Le maréchal Joukov, l'un des artisans de la victoire soviétique durant la Grande Guerre Patriotique, reste assez méconnu du grand public français, bien que ses mémoires aient été rapidement traduites en français pendant la guerre froide. Récemment, l'historien Geoffrey Roberts lui a consacré une biographie, mais les travaux du genre se comptent sur les doigts d'une main.
Ce livre rassemble des extraits des mémoires de Joukov, traitant des quatre grandes batailles, les plus connues, qu'il dirigea pendant la guerre : la défense de Moscou, la défense puis la contre-offensive devant Stalingrad, la bataille de Koursk et l'offensive sur Berlin. A l'origine, il avait été édité en 1969 par Harrison E. Salisbury.
Cette nouvelle édition est préfacée par David M. Glantz, le grand spécialiste du conflit germano-soviétique et en particulier de l'Armée Rouge avant et pendant la guerre. Glantz rappelle combien les mémoires de Joukov sont fonction de querelles politiques -Joukov, banni par Staline après la guerre, est de ceux qui permettent à Khrouchtchev de s'imposer, avant que celui-ci ne le marginalise à son tour. Ces extraits sont issus d'articles publiés à la fin des années 1960 pour la revue du Ministère de la Défense soviétique. Bien entendu, le texte de Joukov comporte des omissions, des silences volontaires. Joukov n'évoque pas, ainsi, son rôle dans les nombreuses contre-attaques coûteuses lancées en différents secteurs du front à l'été 1941 (sud-ouest, Smolensk). Joukov reste associé, entre octobre 1941 et l'été 1943, au secteur central du front de l'est, celui considéré comme étant décisif. Il met au point l'opération Mars contre le saillant de Rjev, qui échoue lamentablement, et camoufle cet échec en diversion au service d'Uranus. En janvier 1943, Joukov se rallie à l'avis de Staline qui envisage une offensive sur tout le front, dans la foulée du succès à Stalingrad. Même au moment de la bataille de Koursk, à l'été 1943, Joukov ne perd pas de vue, selon Glantz, l'objectif central qui reste pour lui la destruction du Groupe d'Armées Centre allemand. Les opérations Koutozov, Roumantsiev et ensuite sur le Dniepr portent clairement sa marque. Il n'évoque pas non plus l'opération ratée contre Iassy au printemps 1944. Après le succès de l'opération Bagration, il prend la tête du 1er front de Biélorussie pour la grande offensive Vistule-Oder de janvier 1945. Il ne parle pasde la compétition pour la prise de Berlin avec Koniev, ni des difficultés survenues pendant cette dernière bataille, mais cherche par contre à répondre des accusation selon lesquelles la guerre aurait pu être terminée par une ultime poussée sur Berlin dès février 1945.

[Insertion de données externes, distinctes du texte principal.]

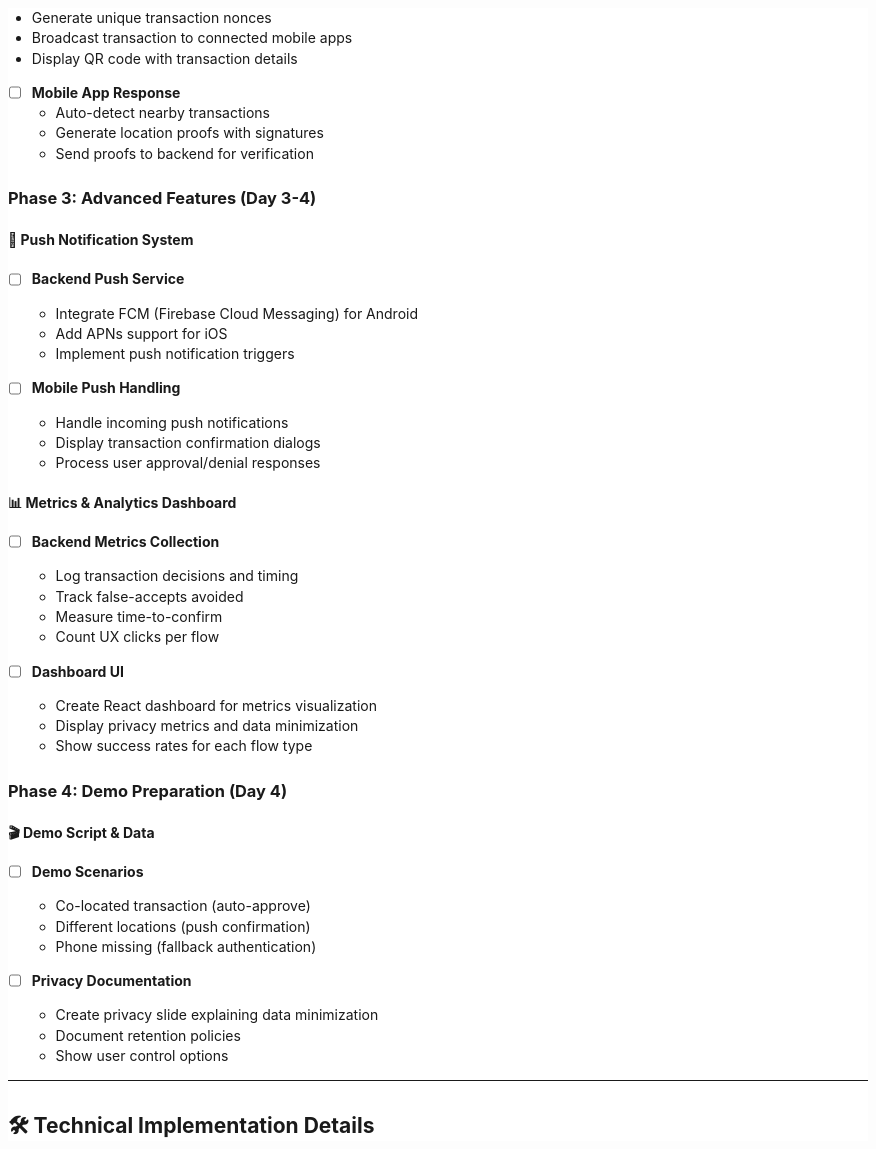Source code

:   - Generate unique transaction nonces
  - Broadcast transaction to connected mobile apps
  - Display QR code with transaction details

- [ ] **Mobile App Response**
  - Auto-detect nearby transactions
  - Generate location proofs with signatures
  - Send proofs to backend for verification

### **Phase 3: Advanced Features (Day 3-4)**

#### 🔔 **Push Notification System**

- [ ] **Backend Push Service**

  - Integrate FCM (Firebase Cloud Messaging) for Android
  - Add APNs support for iOS
  - Implement push notification triggers

- [ ] **Mobile Push Handling**
  - Handle incoming push notifications
  - Display transaction confirmation dialogs
  - Process user approval/denial responses

#### 📊 **Metrics & Analytics Dashboard**

- [ ] **Backend Metrics Collection**

  - Log transaction decisions and timing
  - Track false-accepts avoided
  - Measure time-to-confirm
  - Count UX clicks per flow

- [ ] **Dashboard UI**
  - Create React dashboard for metrics visualization
  - Display privacy metrics and data minimization
  - Show success rates for each flow type

### **Phase 4: Demo Preparation (Day 4)**

#### 🎬 **Demo Script & Data**

- [ ] **Demo Scenarios**

  - Co-located transaction (auto-approve)
  - Different locations (push confirmation)
  - Phone missing (fallback authentication)

- [ ] **Privacy Documentation**
  - Create privacy slide explaining data minimization
  - Document retention policies
  - Show user control options

---

## 🛠️ Technical Implementation Details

Les extraits choisis montrent que Joukov a été profondément marqué par la défense de Moscou, sur laquelle il s'attarde beaucoup, et par la bataille de Stalingrad. S'il expédie assez vite il est vrai l'échec de l'opération Mars, Joukov reconnaît ne pas avoir suffisamment pris en compte la topographie et ne pas avoir correctement préparé les appuis. Son silence est donc tout relatif et il faut replacer cette mystification dans ses bonnes proportions... dans le récit de la bataille de Koursk, Joukov fournit de nombreux détails sur la préparation défensive soviétique et explique pourquoi le front de Voronej eut plus de difficultés par rapport au front Central. Pour la bataille de Berlin, description qui inclut aussi l'opération Vistule-Oder, Joukov règle surtout des comptes avec Tchouïkov qui soutient mordicus après la guerre qu'une occasion unique de prendre Berlin a été manquée en février 1945, avant le virage à droite sur la Poméranie.
Bien que trop peu illustré et manquant de cartes, voici une compilation intéressante pour avoir la vision critiquée par un spécialiste de la Grande Guerre Patriotique par l'un des principaux acteurs du succès soviétique.